Diffuse intrinsic pontine glioma (DIPG) is the most lethal brain tumor in children. Despite treatment with radiation therapy (RT) with or without chemotherapy, the long-term survival of affected children has remained < 10%. Radical surgery is not feasible for children with DIPG. Although RT is the mainstay of therapy, the response to treatment is generally temporary. Since chemotherapy has not been beneficial in the treatment of children with DIPG, we have been conducting clinical trials with new medications at our institution since 2001.

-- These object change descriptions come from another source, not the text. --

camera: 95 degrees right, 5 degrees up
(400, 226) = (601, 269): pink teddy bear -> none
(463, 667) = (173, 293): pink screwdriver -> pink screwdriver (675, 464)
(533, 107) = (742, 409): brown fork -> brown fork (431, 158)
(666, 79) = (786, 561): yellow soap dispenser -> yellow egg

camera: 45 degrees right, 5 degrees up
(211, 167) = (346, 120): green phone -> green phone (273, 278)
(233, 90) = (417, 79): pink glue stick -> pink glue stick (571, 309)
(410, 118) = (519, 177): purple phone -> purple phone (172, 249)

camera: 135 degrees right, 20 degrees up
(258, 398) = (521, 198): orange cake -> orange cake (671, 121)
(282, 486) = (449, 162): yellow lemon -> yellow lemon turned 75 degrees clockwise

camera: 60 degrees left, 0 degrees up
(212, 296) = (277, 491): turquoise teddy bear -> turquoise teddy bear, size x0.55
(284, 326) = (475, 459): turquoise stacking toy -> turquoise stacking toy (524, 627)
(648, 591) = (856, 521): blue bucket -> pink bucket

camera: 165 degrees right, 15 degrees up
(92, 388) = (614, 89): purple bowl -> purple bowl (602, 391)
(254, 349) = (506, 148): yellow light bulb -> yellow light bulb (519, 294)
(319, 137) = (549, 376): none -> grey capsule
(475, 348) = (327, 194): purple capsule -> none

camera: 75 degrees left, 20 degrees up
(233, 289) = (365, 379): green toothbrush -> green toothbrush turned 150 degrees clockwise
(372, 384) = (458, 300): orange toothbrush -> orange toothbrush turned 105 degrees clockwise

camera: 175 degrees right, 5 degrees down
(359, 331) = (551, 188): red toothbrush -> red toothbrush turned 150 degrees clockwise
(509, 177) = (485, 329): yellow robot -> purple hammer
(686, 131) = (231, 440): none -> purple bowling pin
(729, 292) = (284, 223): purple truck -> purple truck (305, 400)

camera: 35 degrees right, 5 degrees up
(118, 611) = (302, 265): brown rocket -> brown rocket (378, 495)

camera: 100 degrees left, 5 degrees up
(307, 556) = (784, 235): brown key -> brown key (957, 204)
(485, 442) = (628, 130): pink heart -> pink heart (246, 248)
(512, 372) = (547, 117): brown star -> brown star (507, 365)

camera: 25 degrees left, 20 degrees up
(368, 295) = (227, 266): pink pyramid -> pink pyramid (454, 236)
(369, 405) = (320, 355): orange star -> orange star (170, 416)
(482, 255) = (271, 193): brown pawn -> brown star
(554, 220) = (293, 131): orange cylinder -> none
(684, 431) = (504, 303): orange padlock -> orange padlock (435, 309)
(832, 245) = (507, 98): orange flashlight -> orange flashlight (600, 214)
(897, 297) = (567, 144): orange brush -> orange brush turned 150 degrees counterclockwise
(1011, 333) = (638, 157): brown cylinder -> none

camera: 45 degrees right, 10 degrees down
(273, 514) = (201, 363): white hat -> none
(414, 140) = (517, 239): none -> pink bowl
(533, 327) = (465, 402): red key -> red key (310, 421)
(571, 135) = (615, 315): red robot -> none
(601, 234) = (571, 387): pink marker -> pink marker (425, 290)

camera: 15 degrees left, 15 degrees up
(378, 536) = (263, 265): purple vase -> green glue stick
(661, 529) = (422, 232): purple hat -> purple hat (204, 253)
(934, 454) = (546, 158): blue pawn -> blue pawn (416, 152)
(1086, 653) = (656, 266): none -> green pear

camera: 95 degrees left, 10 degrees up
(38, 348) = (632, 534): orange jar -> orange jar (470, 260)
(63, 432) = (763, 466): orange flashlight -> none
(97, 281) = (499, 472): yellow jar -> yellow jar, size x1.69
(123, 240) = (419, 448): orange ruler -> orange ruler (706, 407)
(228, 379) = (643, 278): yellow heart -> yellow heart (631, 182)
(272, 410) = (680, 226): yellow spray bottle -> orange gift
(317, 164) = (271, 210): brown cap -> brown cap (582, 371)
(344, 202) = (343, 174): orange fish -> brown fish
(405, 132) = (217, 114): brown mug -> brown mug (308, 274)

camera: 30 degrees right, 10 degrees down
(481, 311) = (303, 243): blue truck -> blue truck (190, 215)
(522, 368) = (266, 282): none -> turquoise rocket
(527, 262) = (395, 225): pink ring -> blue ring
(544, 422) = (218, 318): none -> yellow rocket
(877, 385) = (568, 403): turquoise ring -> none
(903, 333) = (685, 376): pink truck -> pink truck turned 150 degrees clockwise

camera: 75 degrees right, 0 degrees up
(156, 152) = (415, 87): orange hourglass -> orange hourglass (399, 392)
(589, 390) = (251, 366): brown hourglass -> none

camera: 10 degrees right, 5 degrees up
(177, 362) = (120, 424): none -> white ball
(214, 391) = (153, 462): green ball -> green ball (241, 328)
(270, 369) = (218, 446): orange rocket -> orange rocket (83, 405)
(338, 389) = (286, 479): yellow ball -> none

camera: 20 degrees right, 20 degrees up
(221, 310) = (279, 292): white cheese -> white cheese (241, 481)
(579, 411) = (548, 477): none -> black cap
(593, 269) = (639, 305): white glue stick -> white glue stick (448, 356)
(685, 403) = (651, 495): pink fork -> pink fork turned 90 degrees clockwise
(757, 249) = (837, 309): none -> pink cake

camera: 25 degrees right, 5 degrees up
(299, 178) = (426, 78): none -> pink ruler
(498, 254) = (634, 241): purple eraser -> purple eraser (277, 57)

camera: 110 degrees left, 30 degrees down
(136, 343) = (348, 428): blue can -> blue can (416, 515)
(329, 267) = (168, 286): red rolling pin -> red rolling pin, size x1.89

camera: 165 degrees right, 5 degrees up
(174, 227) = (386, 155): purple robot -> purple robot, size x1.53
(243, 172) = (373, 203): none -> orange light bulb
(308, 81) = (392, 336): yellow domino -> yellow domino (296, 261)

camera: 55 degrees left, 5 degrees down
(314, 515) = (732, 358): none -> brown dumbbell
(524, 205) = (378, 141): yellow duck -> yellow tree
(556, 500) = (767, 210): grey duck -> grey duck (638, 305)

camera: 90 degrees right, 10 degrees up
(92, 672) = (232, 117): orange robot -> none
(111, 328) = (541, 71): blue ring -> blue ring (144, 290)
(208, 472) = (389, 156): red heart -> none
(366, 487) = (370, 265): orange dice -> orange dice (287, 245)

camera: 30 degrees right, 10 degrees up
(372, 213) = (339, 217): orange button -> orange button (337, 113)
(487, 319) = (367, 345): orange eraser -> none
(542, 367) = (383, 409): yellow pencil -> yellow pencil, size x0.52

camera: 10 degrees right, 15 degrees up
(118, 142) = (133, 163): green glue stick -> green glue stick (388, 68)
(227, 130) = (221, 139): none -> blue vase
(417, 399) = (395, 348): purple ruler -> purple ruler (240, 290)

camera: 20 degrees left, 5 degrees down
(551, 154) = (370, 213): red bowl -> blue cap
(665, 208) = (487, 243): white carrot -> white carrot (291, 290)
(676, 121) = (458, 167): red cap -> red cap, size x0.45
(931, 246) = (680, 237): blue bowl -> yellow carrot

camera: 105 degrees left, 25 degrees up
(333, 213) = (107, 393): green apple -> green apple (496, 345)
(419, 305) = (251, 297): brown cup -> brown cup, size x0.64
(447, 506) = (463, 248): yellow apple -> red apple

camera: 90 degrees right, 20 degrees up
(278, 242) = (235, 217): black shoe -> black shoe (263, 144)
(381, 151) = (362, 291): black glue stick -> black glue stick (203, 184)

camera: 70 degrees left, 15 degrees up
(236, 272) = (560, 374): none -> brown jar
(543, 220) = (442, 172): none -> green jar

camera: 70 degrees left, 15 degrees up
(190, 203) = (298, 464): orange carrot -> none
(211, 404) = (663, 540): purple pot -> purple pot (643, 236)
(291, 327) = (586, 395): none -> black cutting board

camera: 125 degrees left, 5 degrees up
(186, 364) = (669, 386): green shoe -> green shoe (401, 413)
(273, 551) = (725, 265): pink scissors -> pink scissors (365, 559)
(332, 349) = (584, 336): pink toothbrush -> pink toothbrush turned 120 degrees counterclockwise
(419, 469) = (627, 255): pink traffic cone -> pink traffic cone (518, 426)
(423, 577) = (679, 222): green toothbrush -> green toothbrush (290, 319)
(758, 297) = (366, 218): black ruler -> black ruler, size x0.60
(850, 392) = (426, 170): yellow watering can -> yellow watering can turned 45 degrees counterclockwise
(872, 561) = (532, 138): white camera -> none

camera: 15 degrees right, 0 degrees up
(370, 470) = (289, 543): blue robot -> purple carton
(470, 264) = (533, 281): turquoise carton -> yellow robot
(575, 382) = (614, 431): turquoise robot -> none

We have been conducting a Phase I study combining RT and vandetanib, an oral vascular endothelial growth factor receptor 2 (VEGFR-2) and epidermal growth factor receptor (EGFR) inhibitor, in the treatment of children with newly diagnosed DIPG since June 2007. Twenty-nine patients have been enrolled on this study at five dosage levels of vandetanib. Twenty-one of 29 patients were enrolled to determine the maximum tolerated dose (MTD) of vandetanib and to characterize its toxicities, particularly dose-limiting toxicities (DLTs). The remaining patients have been treated as an expansion cohort to further characterize the toxicities to therapy. The MTD of vandetanib was not reached since only one of 6 patients treated at each of the two highest dosage levels experienced DLT. Ten patients have been treated at dosage level 5; we observed further toxicities at this dosage level which was considered too toxic for further testing. We continue to treat patients at the second highest dosage level (110mg/m2). Overall, 16 patients experienced progressive disease. Four patients remain alive > 1 year from start of therapy without tumor progression (21, 21, 13, and 12 months from diagnosis).
Since we have seen some promising responses to this therapy and vandetanib seems to be well tolerated up to doses of 110mg/m2 per day, we designed a new Phase I clinical trial combining local RT, vandetanib, and dasatinib. Dasatinib is an oral inhibitor of multiple tyrosine kinases (bcr-abl, src family [src, lck, yes, fyn], PDGFRA and B, c-kit, and EPHA2-5). Preliminary results of molecular analysis of tumor samples obtained from patients with DIPG demonstrated that amplification of PDGFRA is the most common oncogene amplification in DIPG (NBTP02 protocol). Several pre-clinical studies have also shown the importance of inhibition of PDGFRA and B, src, and c-kit in glioblastoma models. Therefore, we feel that dasatinib may inhibit key targets associated with the formation and growth of DIPG.
This is the first time that a potent VEGFR-2 inhibitor will be combined with a multityrosine kinase inhibitor in the treatment of children with DIPG. The proposed clinical trial will follow a variation of the Phase I study design. Extensive correlative studies, including pharmacokinetics (PK) and pharmacodynamic analysis will be conducted in this new clinical trial. As described before, we demonstrated the ability, expertise, and commitment within our institution to perform this type of study.